### EINTRÄGE IM DATENBESTAND ###

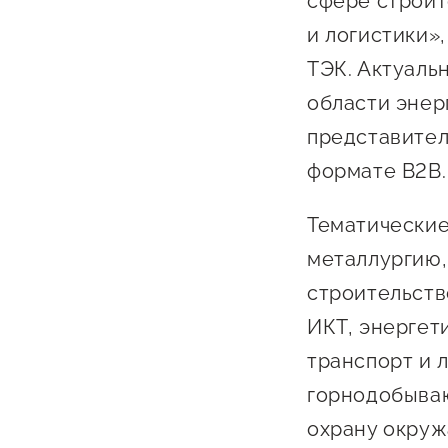
сфере строит
и логистики»
ТЭК. Актуаль
области энер
представител
формате B2B.
Тематические
металлургию,
строительств
ИКТ, энергети
транспорт и 
горнодобыва
охрану окруж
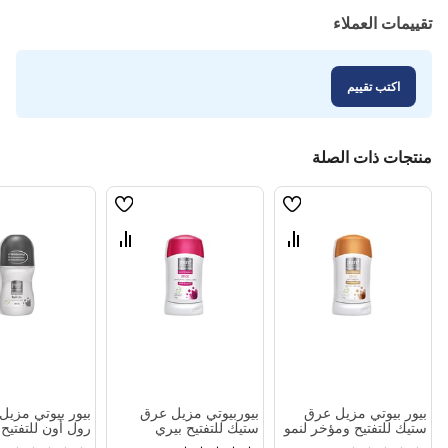
تقييمات العملاء
اكتب تقييم
منتجات ذات الصلة
قائمة
قائمة
الامنيات
الامنيات
قارن
قارن
بين
بين
المنتجات
المنتجات
بيور بيوتي مزيل عرق
بيوربيوتي مزيل عرق
بيور بيوتي مزيل
ستيك للتفتيح ومؤخر لنمو
ستيك للتفتيح بيري
رول أون للتفتيح 
الشعر 50 جم
بلوسوم 50 جم
معطر 60 مل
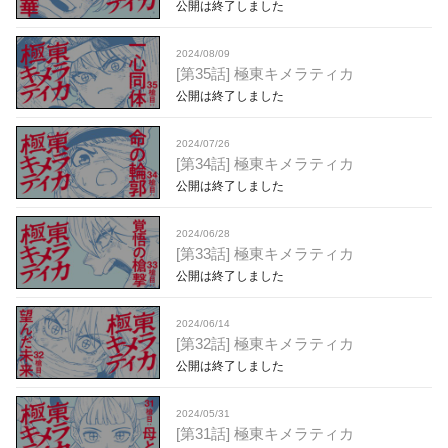
公開は終了しました
2024/08/09
[第35話] 極東キメラティカ
公開は終了しました
2024/07/26
[第34話] 極東キメラティカ
公開は終了しました
2024/06/28
[第33話] 極東キメラティカ
公開は終了しました
2024/06/14
[第32話] 極東キメラティカ
公開は終了しました
2024/05/31
[第31話] 極東キメラティカ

###

Führen Sie jede Zeile der Einträge auf, in der das Wort „مزيل“ vorkommt.

**ERGEBNIS DER ÜBUNG**
بيور بيوتي مزيل عرق
بيوربيوتي مزيل عرق
بيور بيوتي مزيل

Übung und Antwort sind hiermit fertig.